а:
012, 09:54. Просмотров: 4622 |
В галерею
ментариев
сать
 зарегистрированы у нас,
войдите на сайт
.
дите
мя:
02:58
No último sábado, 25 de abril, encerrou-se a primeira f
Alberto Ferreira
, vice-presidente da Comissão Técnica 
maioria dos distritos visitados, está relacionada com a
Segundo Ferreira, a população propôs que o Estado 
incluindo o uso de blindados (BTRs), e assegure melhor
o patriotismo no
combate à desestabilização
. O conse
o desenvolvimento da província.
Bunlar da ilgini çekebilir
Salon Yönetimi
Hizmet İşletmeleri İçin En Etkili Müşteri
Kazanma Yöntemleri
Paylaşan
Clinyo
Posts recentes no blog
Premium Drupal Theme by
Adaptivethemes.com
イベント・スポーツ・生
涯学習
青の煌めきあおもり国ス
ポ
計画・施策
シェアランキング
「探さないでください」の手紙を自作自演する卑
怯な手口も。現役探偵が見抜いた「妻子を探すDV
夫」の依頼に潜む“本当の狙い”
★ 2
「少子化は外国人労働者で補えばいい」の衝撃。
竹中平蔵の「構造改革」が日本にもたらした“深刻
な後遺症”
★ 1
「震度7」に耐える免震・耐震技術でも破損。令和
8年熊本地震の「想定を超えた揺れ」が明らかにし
•••
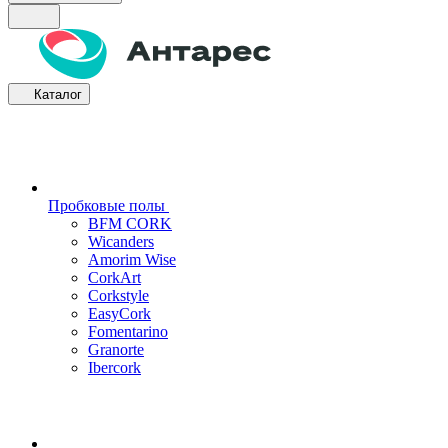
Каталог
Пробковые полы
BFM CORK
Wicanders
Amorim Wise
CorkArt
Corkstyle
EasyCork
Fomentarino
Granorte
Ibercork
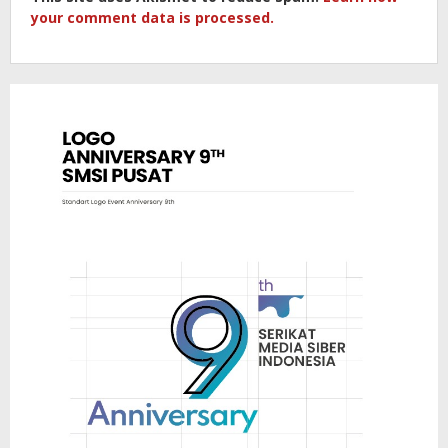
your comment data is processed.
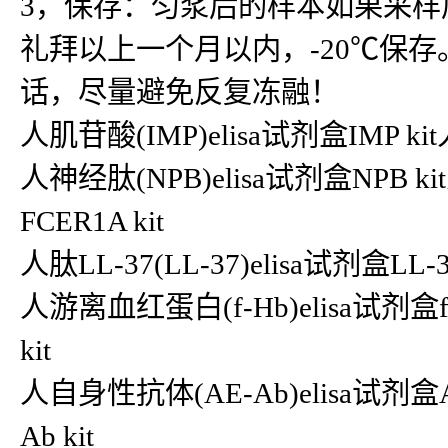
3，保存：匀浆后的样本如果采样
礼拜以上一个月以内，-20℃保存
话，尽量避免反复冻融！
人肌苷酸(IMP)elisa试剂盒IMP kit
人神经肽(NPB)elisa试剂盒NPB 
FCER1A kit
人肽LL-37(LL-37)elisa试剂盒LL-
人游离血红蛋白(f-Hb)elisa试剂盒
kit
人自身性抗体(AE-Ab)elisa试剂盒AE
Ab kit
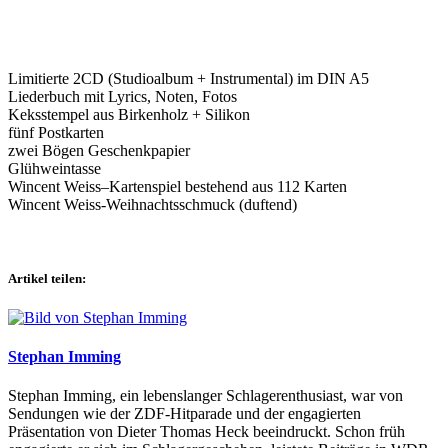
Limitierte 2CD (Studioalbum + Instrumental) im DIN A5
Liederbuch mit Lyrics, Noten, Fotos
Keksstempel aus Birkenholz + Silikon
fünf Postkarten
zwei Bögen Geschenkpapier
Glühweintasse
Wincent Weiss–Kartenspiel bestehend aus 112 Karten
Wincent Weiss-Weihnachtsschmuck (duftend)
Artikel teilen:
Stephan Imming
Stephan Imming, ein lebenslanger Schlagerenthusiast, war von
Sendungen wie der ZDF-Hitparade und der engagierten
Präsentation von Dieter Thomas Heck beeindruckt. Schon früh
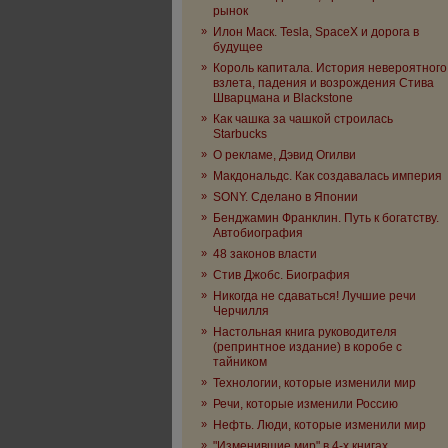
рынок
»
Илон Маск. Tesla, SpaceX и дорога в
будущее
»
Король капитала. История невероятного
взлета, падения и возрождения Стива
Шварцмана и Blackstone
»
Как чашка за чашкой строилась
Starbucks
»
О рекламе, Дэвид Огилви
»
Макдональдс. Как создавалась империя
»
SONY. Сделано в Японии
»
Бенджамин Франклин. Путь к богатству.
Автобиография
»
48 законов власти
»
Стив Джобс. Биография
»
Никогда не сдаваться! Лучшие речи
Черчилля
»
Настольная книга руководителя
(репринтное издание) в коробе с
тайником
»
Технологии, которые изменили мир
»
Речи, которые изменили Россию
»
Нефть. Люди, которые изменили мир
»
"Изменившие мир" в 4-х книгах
•••
▸ Aim of the exercise: Copy out each line from the listing above that contains the string "Ferreira".

▸ Written answer:
Alberto Ferreira
Segundo Ferreira, a população propôs que o Estado 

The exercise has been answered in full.